2001 was a harsh year for me. I was running my body on empty. I was working 3 part-time jobs, going to school full-time and commuting from Salt Spring Island to Vancouver every week. Eventually, my immune system broke down and I was diagnosed with fibromyalgia.

I made my first gallon of kimchi. I just used a basic recipe from Paul Pitchford’s Healing with Whole Foods, a book that at that point in my life I called “my bible”. I hoped that the kimchi would help me absorb more nutrients so that my body could heal. As well as going on a sweetener and gluten-free diet all summer, I am convinced it worked. I also spent that summer growing my own vegetables, grains, and beans. I thought that if I could connect to the land that nourished me, then I could connect to my body that needed to be nourished.

This worked, and i realized how beneficial bacteria are needed in the soil to grow healthy food, and also how they are needed in my gut to grow a healthy body. When I realized how important beneficial bacteria are to our existence, the seed of health was planted in my life. Where would we be without all the microflora in the dirt breaking down nutrients for plants to grow from and keep pests away? Likewise, where would we be without all the microflora in our gut-breaking down food for us to thrive off and stave away disease?

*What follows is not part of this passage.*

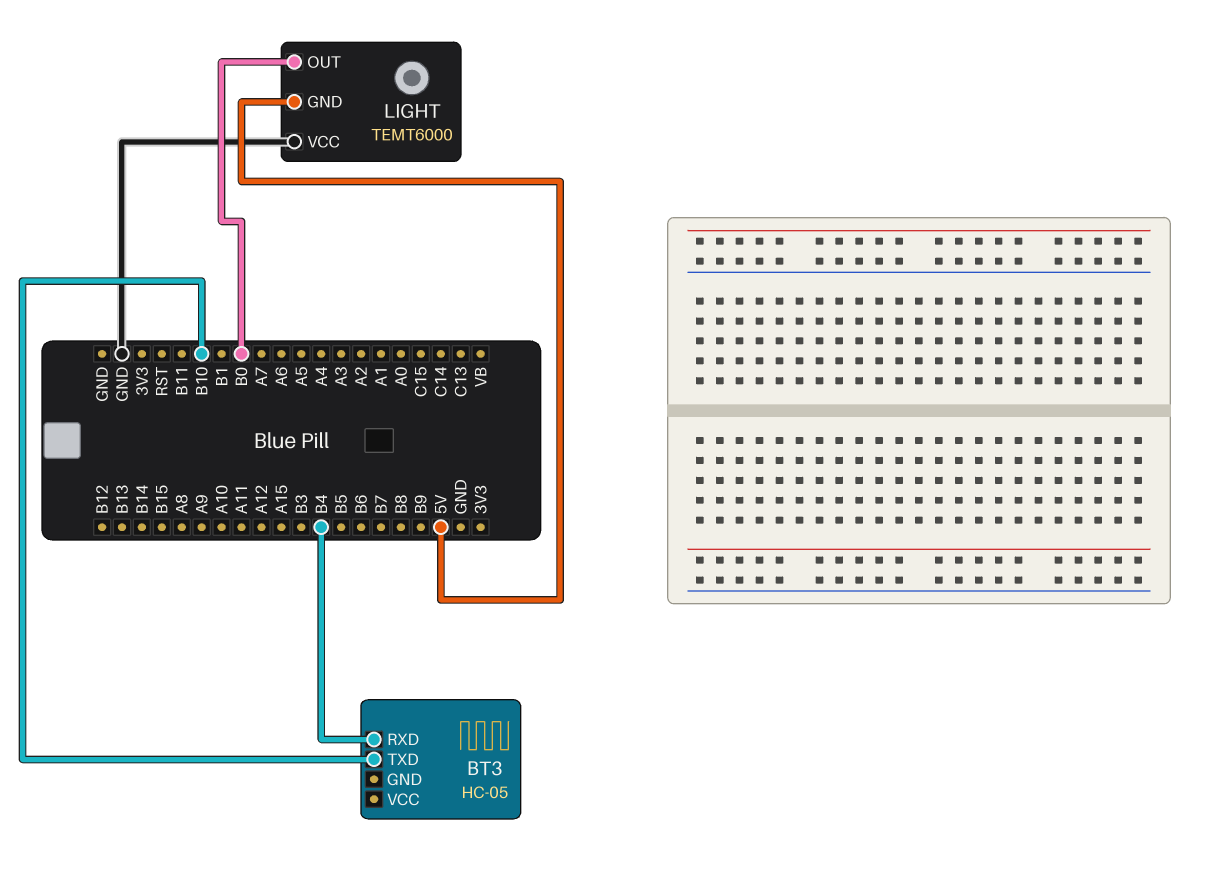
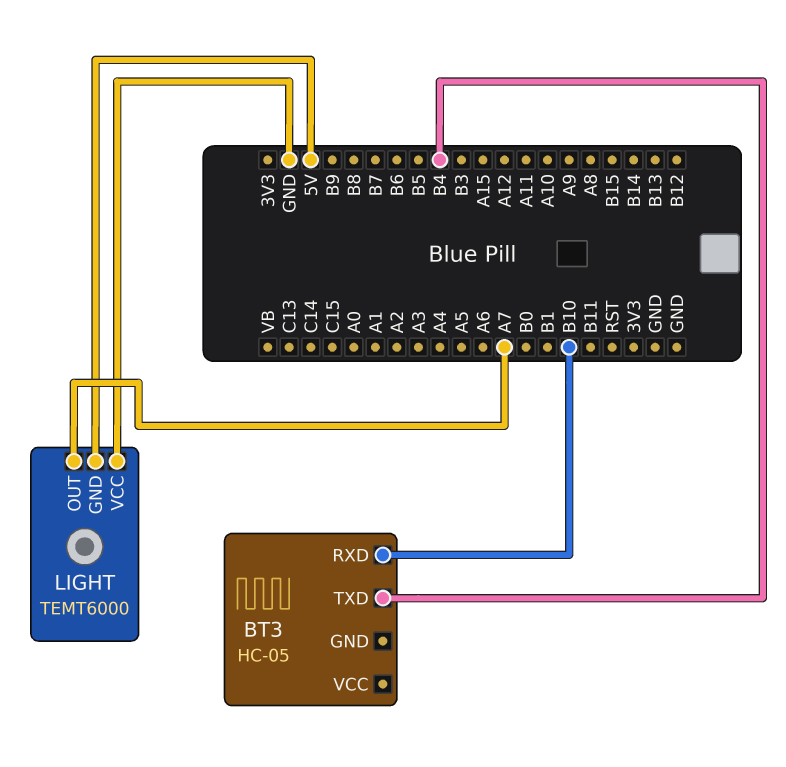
BT3 pin RXD: B4 -> B10
BT3 pin TXD: B10 -> B4
LIGHT pin OUT: B0 -> A7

The next year, I had the privilege to live in a community in Zimbabwe for two years where I taught nutrition, healthcare, and gardening. As with any teaching job, I learned more than I taught. I spent a lot of my time researching. I spoke with elders in the rural areas and urban townships about how they prepare and preserve food without refrigeration or electricity. I was gifted with many stories, most with the same theme of fermentation. Historically, and to some extent still, grains were fermented and made into nourishing, thirst-quenching drinks drunk daily to quell the heat of the sun.

Upon reading, Sally Fallon’s Nourishing Traditions, and Sandor Katz’s Wild Fermentations, I learned that almost every culture the world over ferments some kind of food, and this food is what seems to define the society, or may I say defines the ‘culture’. Traditionally, in Zimbabwe, the brewing of beer is done only by the wise elder women of the clan, those who have reached menopause. The sacred brew is drunk during important ceremonies and poured on the graves of the ancestors as a way to honour them.

A few years after living in Zimbabwe, I wanted to diversify my fermenting skills. After taking a course with Sandor Katz, I was deeply inspired to share sauerkraut with my family and I had the vision of growing my own vegetables, fermenting them, and offering them to the public.

The summer I was pregnant with my son Tinaye I became very tired due to low iron levels. I did some research, wondering how women cured themselves of anemia, and sure enough, discovered that some women eat sauerkraut to help their bodies absorb iron from food. That was way more fun (and delicious!) than ingesting nauseating iron pills – especially after already experiencing 3 months of morning sickness!

So here we are now, and sauerkraut is a big part of our life. We eat carrot and ginger kraut with our eggs in the morning. For a snack, I like sauerkraut and cheese on rice cakes. We have potlucks with friends and I bring my latest variety of fermented vegetables for everyone to taste.  This year we had a bumper crop of beets and green beans, so we fermented the beans with dill, made kvass with the beets, and fermented the beet greens: live foods to eat all winter!

What I love most about selling kraut in the markets is meeting my customers, hearing stories from elders about how they survived the long cold winters eating sauerkraut (I hear this story a surprising amount!), hearing stories of healing due to eating sauerkraut, and giving mouthfuls to the kids who visit the market week after week- they know me as the sauerkraut lady.